Reverse transcription-polymerase chain reaction (RT-PCR) is the standard method of diagnosing COVID-19. An inconclusive test result occurs when one RT-PCR target is positive for SARS-CoV-2 and one RT-PCR target is negative for SARS-CoV-2 within the same sample. An inconclusive result generally requires retesting. One reason why a sample may yield an inconclusive result is that one target is at a higher concentration than another target.


To understand the role of sub-genomic RNA transcripts in discordant results from RT-PCR tests for COVID-19.


A panel of six droplet digital polymerase chain reaction (ddPCR) assays was designed to quantify the ORF1, E-gene, and N-gene of SARS-CoV-2. This panel was used to quantify viral cultures of SARS-CoV-2 that were harvested during the eclipse phase and at peak infectivity. Eleven clinical nasopharyngeal swabs were also tested with this panel.
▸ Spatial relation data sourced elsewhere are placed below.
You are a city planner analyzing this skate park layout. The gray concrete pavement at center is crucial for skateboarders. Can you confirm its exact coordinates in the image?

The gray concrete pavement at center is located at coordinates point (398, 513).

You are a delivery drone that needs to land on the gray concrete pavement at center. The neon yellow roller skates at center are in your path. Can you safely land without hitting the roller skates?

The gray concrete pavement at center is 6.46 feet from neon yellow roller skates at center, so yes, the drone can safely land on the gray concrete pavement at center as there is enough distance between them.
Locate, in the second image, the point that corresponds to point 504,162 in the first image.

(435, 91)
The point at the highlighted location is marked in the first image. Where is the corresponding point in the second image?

In culture, infected cells showed higher N-gene/ORF1 copy ratios than culture supernatants. The same trends in the relative abundance of copies across different targets observed in infected cells was observed in clinical samples, though trends were more pronounced in infected cells.


This study showed that a greater copy number of N-gene relative to E-gene and ORF1 transcripts could potentially explain inconclusive results for some RT-PCR tests on low viral load samples. The use of N-gene RT-PCR target(s) as opposed to ORF1 targets for routine testing is supported by this data.